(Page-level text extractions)

══════════════════════════════

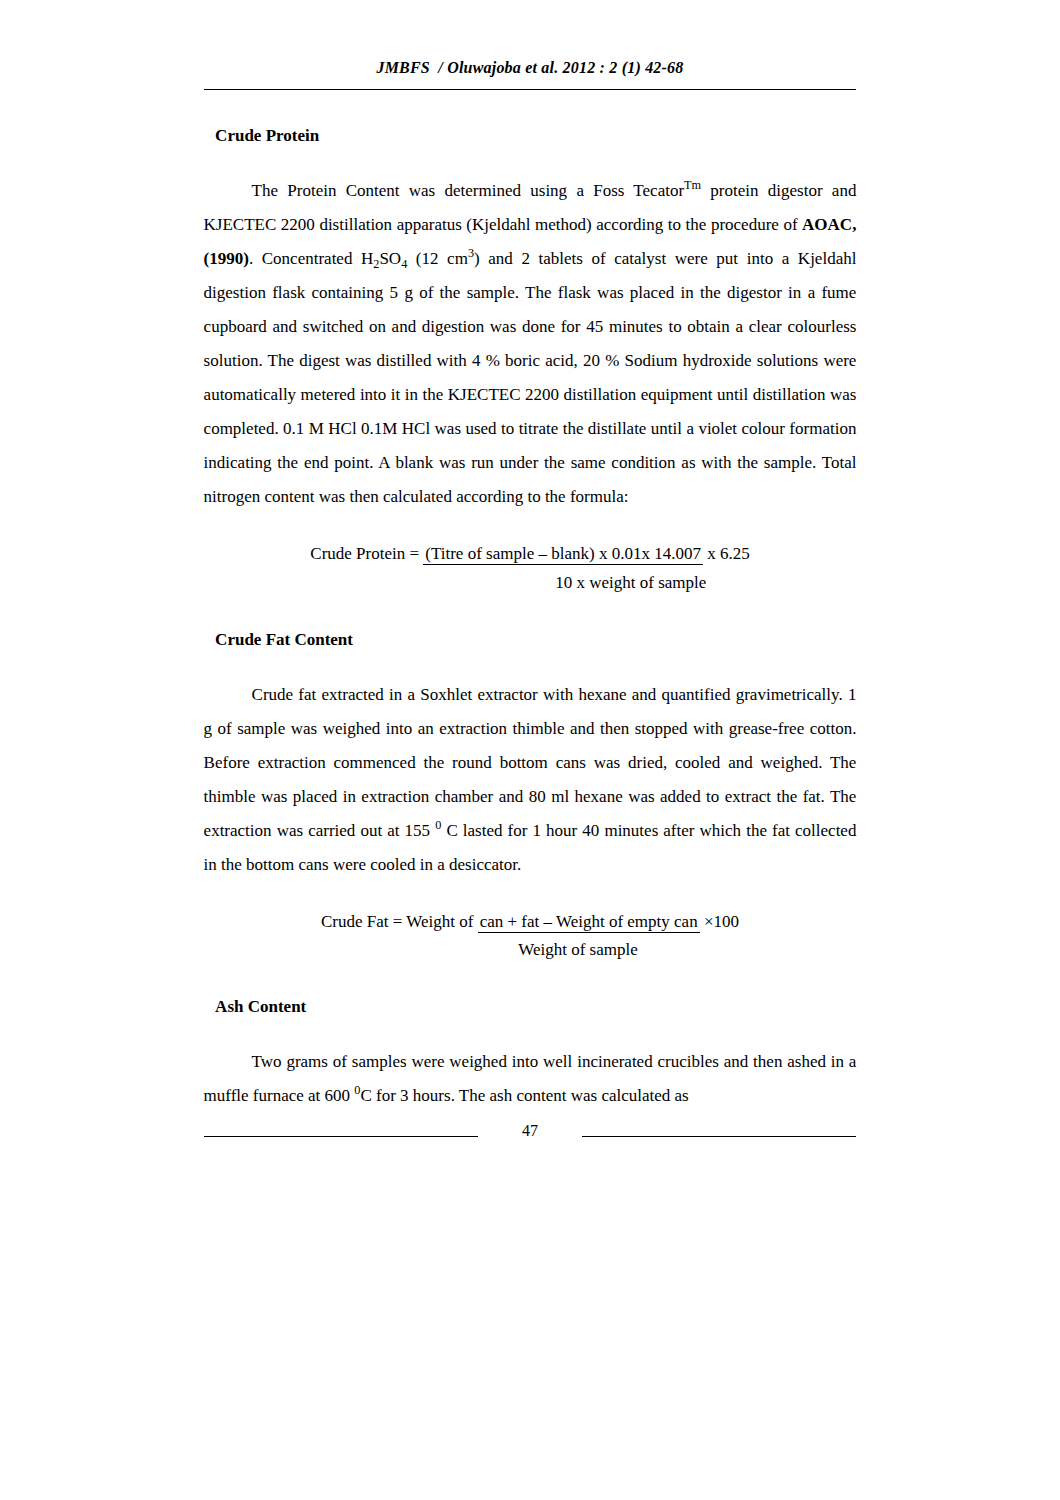JMBFS / Oluwajoba et al. 2012 : 2 (1) 42-68
Crude Protein
The Protein Content was determined using a Foss TecatorTm protein digestor and KJECTEC 2200 distillation apparatus (Kjeldahl method) according to the procedure of AOAC, (1990). Concentrated H2SO4 (12 cm3) and 2 tablets of catalyst were put into a Kjeldahl digestion flask containing 5 g of the sample. The flask was placed in the digestor in a fume cupboard and switched on and digestion was done for 45 minutes to obtain a clear colourless solution. The digest was distilled with 4 % boric acid, 20 % Sodium hydroxide solutions were automatically metered into it in the KJECTEC 2200 distillation equipment until distillation was completed. 0.1 M HCl 0.1M HCl was used to titrate the distillate until a violet colour formation indicating the end point. A blank was run under the same condition as with the sample. Total nitrogen content was then calculated according to the formula:
Crude Protein = (Titre of sample – blank) x 0.01x 14.007 x 6.25 10 x weight of sample
Crude Fat Content
Crude fat extracted in a Soxhlet extractor with hexane and quantified gravimetrically. 1 g of sample was weighed into an extraction thimble and then stopped with grease-free cotton. Before extraction commenced the round bottom cans was dried, cooled and weighed. The thimble was placed in extraction chamber and 80 ml hexane was added to extract the fat. The extraction was carried out at 155 0 C lasted for 1 hour 40 minutes after which the fat collected in the bottom cans were cooled in a desiccator.
Crude Fat = Weight of can + fat – Weight of empty can ×100 Weight of sample
Ash Content
Two grams of samples were weighed into well incinerated crucibles and then ashed in a muffle furnace at 600 0C for 3 hours. The ash content was calculated as
47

══════════════════════════════

> [TASK TO COMPLETE]:
Omit all images when repeating the data above exactly.

> [OUTPUT BELOW]:
JMBFS / Oluwajoba et al. 2012 : 2 (1) 42-68
Crude Protein
The Protein Content was determined using a Foss TecatorTm protein digestor and KJECTEC 2200 distillation apparatus (Kjeldahl method) according to the procedure of AOAC, (1990). Concentrated H2SO4 (12 cm3) and 2 tablets of catalyst were put into a Kjeldahl digestion flask containing 5 g of the sample. The flask was placed in the digestor in a fume cupboard and switched on and digestion was done for 45 minutes to obtain a clear colourless solution. The digest was distilled with 4 % boric acid, 20 % Sodium hydroxide solutions were automatically metered into it in the KJECTEC 2200 distillation equipment until distillation was completed. 0.1 M HCl 0.1M HCl was used to titrate the distillate until a violet colour formation indicating the end point. A blank was run under the same condition as with the sample. Total nitrogen content was then calculated according to the formula:
Crude Protein = (Titre of sample – blank) x 0.01x 14.007 x 6.25 10 x weight of sample
Crude Fat Content
Crude fat extracted in a Soxhlet extractor with hexane and quantified gravimetrically. 1 g of sample was weighed into an extraction thimble and then stopped with grease-free cotton. Before extraction commenced the round bottom cans was dried, cooled and weighed. The thimble was placed in extraction chamber and 80 ml hexane was added to extract the fat. The extraction was carried out at 155 0 C lasted for 1 hour 40 minutes after which the fat collected in the bottom cans were cooled in a desiccator.
Crude Fat = Weight of can + fat – Weight of empty can ×100 Weight of sample
Ash Content
Two grams of samples were weighed into well incinerated crucibles and then ashed in a muffle furnace at 600 0C for 3 hours. The ash content was calculated as
47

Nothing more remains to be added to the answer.